THE PROBLEM: All entries are to be given again verbatim.

Plain-text document sources:

===

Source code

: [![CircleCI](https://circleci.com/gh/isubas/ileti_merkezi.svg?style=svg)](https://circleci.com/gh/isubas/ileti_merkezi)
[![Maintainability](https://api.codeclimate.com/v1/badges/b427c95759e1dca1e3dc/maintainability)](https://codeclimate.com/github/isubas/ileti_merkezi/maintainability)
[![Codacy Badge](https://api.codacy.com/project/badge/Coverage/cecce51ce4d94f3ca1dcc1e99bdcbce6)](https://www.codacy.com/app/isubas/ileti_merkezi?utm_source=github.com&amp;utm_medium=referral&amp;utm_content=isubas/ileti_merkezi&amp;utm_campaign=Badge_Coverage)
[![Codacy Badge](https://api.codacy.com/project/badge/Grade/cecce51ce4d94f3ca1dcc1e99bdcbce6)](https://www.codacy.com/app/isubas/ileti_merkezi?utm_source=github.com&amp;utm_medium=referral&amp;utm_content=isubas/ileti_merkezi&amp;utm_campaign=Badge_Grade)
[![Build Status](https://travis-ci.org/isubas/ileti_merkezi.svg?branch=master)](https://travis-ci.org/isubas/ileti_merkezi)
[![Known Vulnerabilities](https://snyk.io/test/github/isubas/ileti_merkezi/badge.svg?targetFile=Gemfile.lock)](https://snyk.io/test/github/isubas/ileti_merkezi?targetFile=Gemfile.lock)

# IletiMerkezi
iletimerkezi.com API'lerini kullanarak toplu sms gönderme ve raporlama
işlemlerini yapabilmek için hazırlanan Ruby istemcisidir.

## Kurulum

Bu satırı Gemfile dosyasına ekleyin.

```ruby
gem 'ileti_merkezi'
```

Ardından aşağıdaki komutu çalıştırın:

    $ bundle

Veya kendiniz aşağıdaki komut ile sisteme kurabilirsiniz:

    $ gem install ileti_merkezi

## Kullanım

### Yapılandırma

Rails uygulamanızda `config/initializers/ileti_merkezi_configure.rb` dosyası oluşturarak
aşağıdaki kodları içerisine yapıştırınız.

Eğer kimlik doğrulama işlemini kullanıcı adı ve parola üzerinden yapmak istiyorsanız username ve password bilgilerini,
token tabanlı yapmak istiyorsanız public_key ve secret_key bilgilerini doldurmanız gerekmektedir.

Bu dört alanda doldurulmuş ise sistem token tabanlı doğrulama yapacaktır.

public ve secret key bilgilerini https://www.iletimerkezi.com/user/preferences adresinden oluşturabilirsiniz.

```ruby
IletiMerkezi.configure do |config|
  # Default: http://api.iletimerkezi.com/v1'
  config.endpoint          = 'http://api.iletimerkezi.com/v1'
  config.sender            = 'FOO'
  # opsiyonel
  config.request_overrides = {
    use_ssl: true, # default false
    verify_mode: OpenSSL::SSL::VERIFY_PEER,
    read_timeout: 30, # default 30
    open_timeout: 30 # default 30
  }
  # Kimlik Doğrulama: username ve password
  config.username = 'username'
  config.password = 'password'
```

===

EXERCISE SOLUTION:
Source code

: [![CircleCI](https://circleci.com/gh/isubas/ileti_merkezi.svg?style=svg)](https://circleci.com/gh/isubas/ileti_merkezi)
[![Maintainability](https://api.codeclimate.com/v1/badges/b427c95759e1dca1e3dc/maintainability)](https://codeclimate.com/github/isubas/ileti_merkezi/maintainability)
[![Codacy Badge](https://api.codacy.com/project/badge/Coverage/cecce51ce4d94f3ca1dcc1e99bdcbce6)](https://www.codacy.com/app/isubas/ileti_merkezi?utm_source=github.com&amp;utm_medium=referral&amp;utm_content=isubas/ileti_merkezi&amp;utm_campaign=Badge_Coverage)
[![Codacy Badge](https://api.codacy.com/project/badge/Grade/cecce51ce4d94f3ca1dcc1e99bdcbce6)](https://www.codacy.com/app/isubas/ileti_merkezi?utm_source=github.com&amp;utm_medium=referral&amp;utm_content=isubas/ileti_merkezi&amp;utm_campaign=Badge_Grade)
[![Build Status](https://travis-ci.org/isubas/ileti_merkezi.svg?branch=master)](https://travis-ci.org/isubas/ileti_merkezi)
[![Known Vulnerabilities](https://snyk.io/test/github/isubas/ileti_merkezi/badge.svg?targetFile=Gemfile.lock)](https://snyk.io/test/github/isubas/ileti_merkezi?targetFile=Gemfile.lock)

# IletiMerkezi
iletimerkezi.com API'lerini kullanarak toplu sms gönderme ve raporlama
işlemlerini yapabilmek için hazırlanan Ruby istemcisidir.

## Kurulum

Bu satırı Gemfile dosyasına ekleyin.

```ruby
gem 'ileti_merkezi'
```

Ardından aşağıdaki komutu çalıştırın:

    $ bundle

Veya kendiniz aşağıdaki komut ile sisteme kurabilirsiniz:

    $ gem install ileti_merkezi

## Kullanım

### Yapılandırma

Rails uygulamanızda `config/initializers/ileti_merkezi_configure.rb` dosyası oluşturarak
aşağıdaki kodları içerisine yapıştırınız.

Eğer kimlik doğrulama işlemini kullanıcı adı ve parola üzerinden yapmak istiyorsanız username ve password bilgilerini,
token tabanlı yapmak istiyorsanız public_key ve secret_key bilgilerini doldurmanız gerekmektedir.

Bu dört alanda doldurulmuş ise sistem token tabanlı doğrulama yapacaktır.

public ve secret key bilgilerini https://www.iletimerkezi.com/user/preferences adresinden oluşturabilirsiniz.

```ruby
IletiMerkezi.configure do |config|
  # Default: http://api.iletimerkezi.com/v1'
  config.endpoint          = 'http://api.iletimerkezi.com/v1'
  config.sender            = 'FOO'
  # opsiyonel
  config.request_overrides = {
    use_ssl: true, # default false
    verify_mode: OpenSSL::SSL::VERIFY_PEER,
    read_timeout: 30, # default 30
    open_timeout: 30 # default 30
  }
  # Kimlik Doğrulama: username ve password
  config.username = 'username'
  config.password = 'password'
```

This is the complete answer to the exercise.